First Friday is generously sponsored by TD Bank, through the TD Charitable Foundation.

CHILDREN AND FAMILIES

Heckscher Family Hour

Sunday, September 14

1:00 pm – 2:00 pm

Members Free, Non-Members Museum Admission, Children Free

$5 activity fee per child

For families with children ages 4 – 8 years

Join museum educator Tami Wood for a family-friendly tour of the Museum’s Long Island Biennial exhibition. Families experience the exhibition through close looking, lively conversation, and hands-on gallery projects.

Registration is recommended. Space is limited. 

Sharing the Pride

Blue Star Museums Program

The Heckscher Museum of Art is again participating in the Blue Star Museums program, in partnership with the National Endowment for the Arts, Blue Star Families, and more than 2,100 museums across America. Through Labor Day, September 1, free Museum admission is available to any bearer of a Geneva Convention Common Access Card (CAC), a DD Form 1173, or a DD Form 1173-1, which includes active duty, National Guard, and Reserve military personnel or veteran and their families.

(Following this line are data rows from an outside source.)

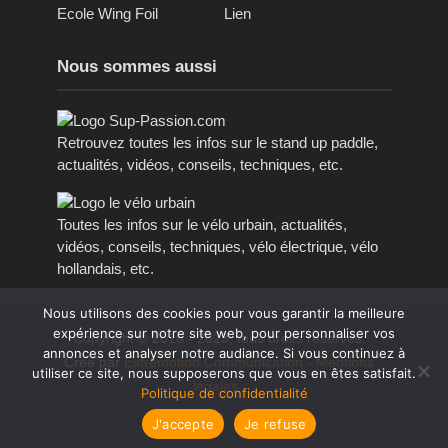
Ecole Wing Foil
Lien
Nous sommes aussi
Retrouvez toutes les infos sur le stand up paddle,
actualités, vidéos, conseils, techniques, etc.
Toutes les infos sur le vélo urbain, actualités,
vidéos, conseils, techniques, vélo électrique, vélo
hollandais, etc.
Nous utilisons des cookies pour vous garantir la meilleure
expérience sur notre site web, pour personnaliser vos
Copyright © 2016 - 2023, tous droits réservés.
annonces et analyser notre audiance. Si vous continuez à
Créé par
Extremotion Communication
-
Mentions
utiliser ce site, nous supposerons que vous en êtes satisfait.
légales
Politique de confidentialité
J'accepte
Je refuse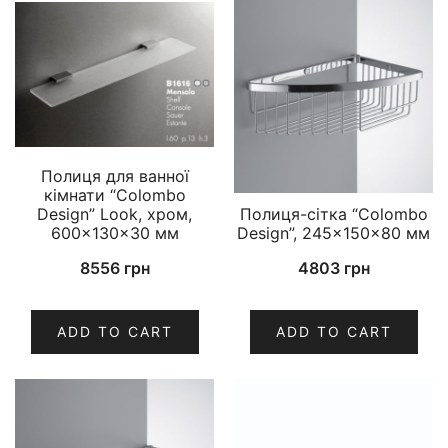
Полиця для ванної
кімнати “Colombo
Design” Look, хром,
Полиця-сітка “Colombo
600×130×30 мм
Design”, 245×150×80 мм
8556
грн
4803
грн
ADD TO CART
ADD TO CART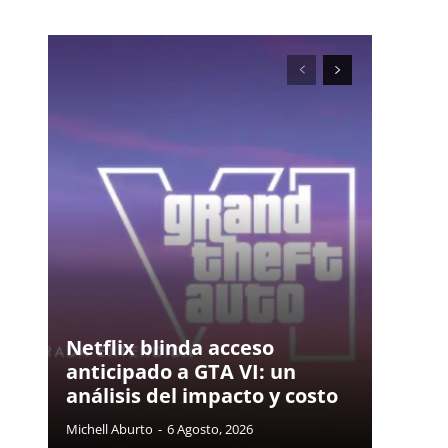
Netflix blinda acceso
anticipado a GTA VI: un
análisis del impacto y costo
Michell Aburto
-
6 Agosto, 2026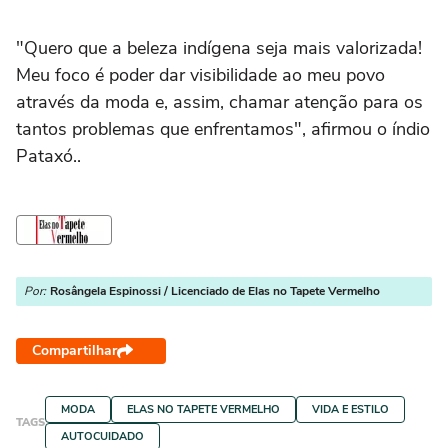
"Quero que a beleza indígena seja mais valorizada!
Meu foco é poder dar visibilidade ao meu povo
através da moda e, assim, chamar atenção para os
tantos problemas que enfrentamos", afirmou o índio
Pataxó..
Por:
Rosângela Espinossi / Licenciado de Elas no Tapete Vermelho
Compartilhar
MODA
ELAS NO TAPETE VERMELHO
VIDA E ESTILO
TAGS
AUTOCUIDADO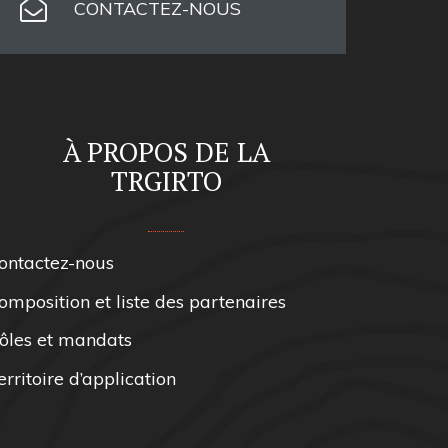
CONTACTEZ-NOUS
À PROPOS DE LA
TRGIRTO
ontactez-nous
omposition et liste des partenaires
ôles et mandats
erritoire d’application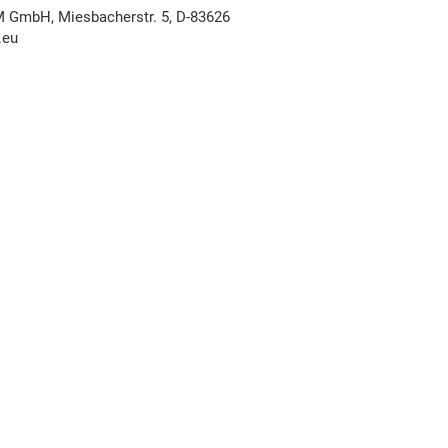
mbH, Miesbacherstr. 5, D-83626
.eu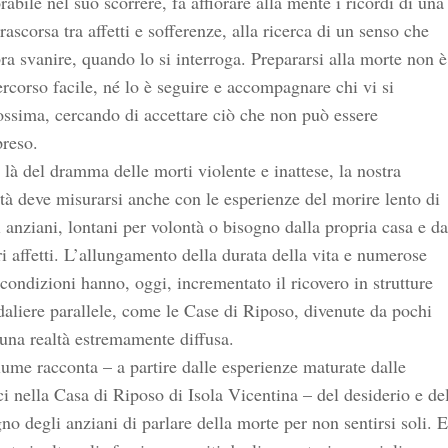
rabile nel suo scorrere, fa affiorare alla mente i ricordi di una
trascorsa tra affetti e sofferenze, alla ricerca di un senso che
a svanire, quando lo si interroga. Prepararsi alla morte non è
rcorso facile, né lo è seguire e accompagnare chi vi si
ssima, cercando di accettare ciò che non può essere
reso.
 là del dramma delle morti violente e inattese, la nostra
tà deve misurarsi anche con le esperienze del morire lento di
 anziani, lontani per volontà o bisogno dalla propria casa e da
i affetti. L’allungamento della durata della vita e numerose
 condizioni hanno, oggi, incrementato il ricovero in strutture
aliere parallele, come le Case di Riposo, divenute da pochi
una realtà estremamente diffusa.
lume racconta – a partire dalle esperienze maturate dalle
ci nella Casa di Riposo di Isola Vicentina – del desiderio e de
no degli anziani di parlare della morte per non sentirsi soli. E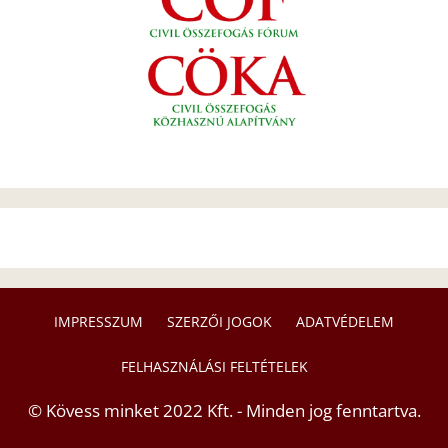
IMPRESSZUM
SZERZŐI JOGOK
ADATVÉDELEM
FELHASZNÁLÁSI FELTÉTELEK
© Kövess minket 2022 Kft. - Minden jog fenntartva.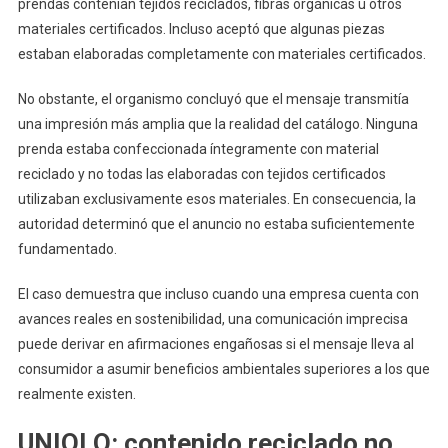
prendas contenían tejidos reciclados, fibras orgánicas u otros
materiales certificados. Incluso aceptó que algunas piezas
estaban elaboradas completamente con materiales certificados.
No obstante, el organismo concluyó que el mensaje transmitía
una impresión más amplia que la realidad del catálogo. Ninguna
prenda estaba confeccionada íntegramente con material
reciclado y no todas las elaboradas con tejidos certificados
utilizaban exclusivamente esos materiales. En consecuencia, la
autoridad determinó que el anuncio no estaba suficientemente
fundamentado.
El caso demuestra que incluso cuando una empresa cuenta con
avances reales en sostenibilidad, una comunicación imprecisa
puede derivar en afirmaciones engañosas si el mensaje lleva al
consumidor a asumir beneficios ambientales superiores a los que
realmente existen.
UNIQLO: contenido reciclado no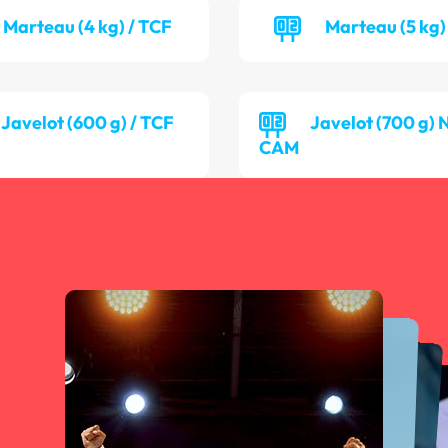
Marteau (4 kg) / TCF
Marteau (5 kg)
Javelot (600 g) / TCF
Javelot (700 g) 
CAM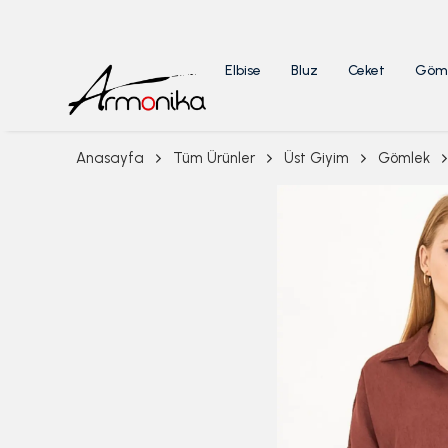
Elbise
Bluz
Ceket
Göm
Anasayfa
Tüm Ürünler
Üst Giyim
Gömlek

 EXHIBITIONS AT THE HECKSCHER MUSEUM OF ART 

Rhythm & Repetition in 20th-Century Art

Through August 10

Rhythm & Repetition focuses on artists who use repeated shapes as a method to organize their compositions.  Depicting natural, man-made, or purely abstract forms, these artists reveal the search for order that underlies the human experience.  Drawn entirely from the

Museum’s Permanent Collection, this exhibition features work by Berenice Abbott, Richard Anuskiewicz, Oscar Bluemner, Arthur Dove, Childe Hassam, Roy Lichtenstein, Robert Richenburg, Emilio Sanchez, and Friedrich Stowasser (Friedensreich Hundertwasser), among others.

This exhibition is sponsored in part with generous support from the Hargraves Family through the Nadon Trust.

Exposed: Eadweard Muybridge and the Study of Motion

Through August 3

Credited as the “father of the motion picture,” Eadweard Muybridge pioneered the study of human and animal motion in time-lapse photography that documented the dynamics of ordinary, everyday movement.  Under the auspices of the University of Pennsylvania, Muybridge produced more than 100,000 photographs, publishing 20,000 of them in his eleven-volume Animal Locomotion (1887).  His work caused a sensation in artistic and scientific circles, helping spur the development of modern art and contributing to the science of biomechanics.  This exhibition features iconic Muybridge studies of horses and zoo animals, men engaged in various athletic pursuits, and women in domestic activities. 

Picture Perfect: Selections from the Permanent Collection

Through August 10

This exhibition showcases art created in a wide range of aesthetic sensibilities, including abstract paintings by Stuart Davis, Wayne Gonzales, George D. Green, Richard Hennessy, and Matthew Spender and representational works by Ralph Albert Blakelock, Jerome Blum, and Florine Stettheimer.  Also on view is the oldest painting in the Museum’s collection, Lucas Cranach the Elder’s Virgin, Child, St. John the Baptist and Angels, which has been recently conserved through the Museum’s Adopt a Work of Art Program. 

Long Island Biennial

August 16 – November 30

The Long Island Biennial is a juried exhibition that offers Long Island’s contemporary artists an opportunity to share their work with a broad public, deepening the connections among artists and between artists and the communities where they live.  Selected by jurors Dan Christoffel, Artist-in-Residence, Adjunct Professor, LIU Post; Renato Danese, Danese Corey, New York; and Helen A. Harrison, Director, Pollock-Krasner House and Study Center, East Hampton, this exhibition includes paintings, sculpture, photography, mixed media work, and works on paper.

This exhibition is sponsored in part by Suffolk County.